【1507】 不意に胸がときめいた水野祐巳  (クゥ〜 2006-05-21 23:53:32)


 【No:1497】のパラレル設定、水野祐巳の第二弾に成ります。
                           『クゥ〜』






 ぽかぽかの春の陽気。
 祐巳はリリアン女学園中等部の中庭で、仲のよい友人の一人である桂さんとお昼ごはんを食べていた。
 「そういえば、蓉子さま。妹作ったんだって?」
 「えっ?あぁ、うん」
 祐巳が卵焼きを口に入れたとき、桂さんは今思い出したように聞いてくる。が、どう見てもその顔は興味津々と言っている。

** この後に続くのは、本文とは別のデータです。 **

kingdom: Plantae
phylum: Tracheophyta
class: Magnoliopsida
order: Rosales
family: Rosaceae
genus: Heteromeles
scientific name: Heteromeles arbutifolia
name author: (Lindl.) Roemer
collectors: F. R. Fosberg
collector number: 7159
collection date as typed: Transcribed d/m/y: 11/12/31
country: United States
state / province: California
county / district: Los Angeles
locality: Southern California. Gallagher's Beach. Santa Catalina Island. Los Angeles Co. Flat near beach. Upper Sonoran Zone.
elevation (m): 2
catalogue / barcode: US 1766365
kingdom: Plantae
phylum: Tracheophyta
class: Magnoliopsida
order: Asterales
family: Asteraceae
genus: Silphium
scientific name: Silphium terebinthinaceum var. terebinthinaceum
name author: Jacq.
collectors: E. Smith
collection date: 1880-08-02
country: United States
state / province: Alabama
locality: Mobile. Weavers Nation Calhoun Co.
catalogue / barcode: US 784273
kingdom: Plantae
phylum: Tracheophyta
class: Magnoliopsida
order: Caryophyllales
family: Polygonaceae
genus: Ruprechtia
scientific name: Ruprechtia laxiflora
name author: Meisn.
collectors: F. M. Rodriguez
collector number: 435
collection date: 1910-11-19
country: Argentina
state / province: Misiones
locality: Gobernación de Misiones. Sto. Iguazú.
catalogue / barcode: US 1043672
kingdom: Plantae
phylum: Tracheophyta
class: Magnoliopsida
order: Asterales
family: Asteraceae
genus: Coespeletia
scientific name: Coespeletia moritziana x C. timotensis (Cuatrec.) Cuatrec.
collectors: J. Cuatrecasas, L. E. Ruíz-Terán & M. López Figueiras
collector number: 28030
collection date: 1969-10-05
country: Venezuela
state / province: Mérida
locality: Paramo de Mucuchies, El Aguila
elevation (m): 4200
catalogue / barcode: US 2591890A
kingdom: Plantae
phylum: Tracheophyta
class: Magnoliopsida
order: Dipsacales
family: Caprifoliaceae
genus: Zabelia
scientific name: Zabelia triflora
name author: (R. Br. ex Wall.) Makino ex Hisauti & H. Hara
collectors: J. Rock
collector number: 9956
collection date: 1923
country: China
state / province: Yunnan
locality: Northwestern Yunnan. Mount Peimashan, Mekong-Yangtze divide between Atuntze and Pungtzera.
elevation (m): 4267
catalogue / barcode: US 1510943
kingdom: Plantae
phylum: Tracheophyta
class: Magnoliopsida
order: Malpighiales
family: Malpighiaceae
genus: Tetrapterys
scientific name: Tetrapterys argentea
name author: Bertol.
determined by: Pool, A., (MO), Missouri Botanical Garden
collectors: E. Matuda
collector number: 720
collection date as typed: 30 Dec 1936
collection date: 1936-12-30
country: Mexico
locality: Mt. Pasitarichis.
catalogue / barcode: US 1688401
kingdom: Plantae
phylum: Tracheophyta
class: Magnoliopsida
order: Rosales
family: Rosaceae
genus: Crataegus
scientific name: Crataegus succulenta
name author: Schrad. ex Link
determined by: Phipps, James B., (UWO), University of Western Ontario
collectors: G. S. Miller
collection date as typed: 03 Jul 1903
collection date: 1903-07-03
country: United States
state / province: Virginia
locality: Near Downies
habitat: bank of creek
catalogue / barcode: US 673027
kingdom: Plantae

 お姉ちゃんに妹―プティ・スールが出来たことは、高等部から流れてきたリリアン瓦版で中等部の生徒たちも知っている。しかも、お姉ちゃんがプティ・スールにした相手は、なんと小笠原財閥のご令嬢、小笠原祥子さまだったのだ。
 祐巳が、相手の正体を知ったのは中等部にリリアン瓦版が入ってきて、祥子さまを知っていた人たちから教えてもらってようやく知ったのだ。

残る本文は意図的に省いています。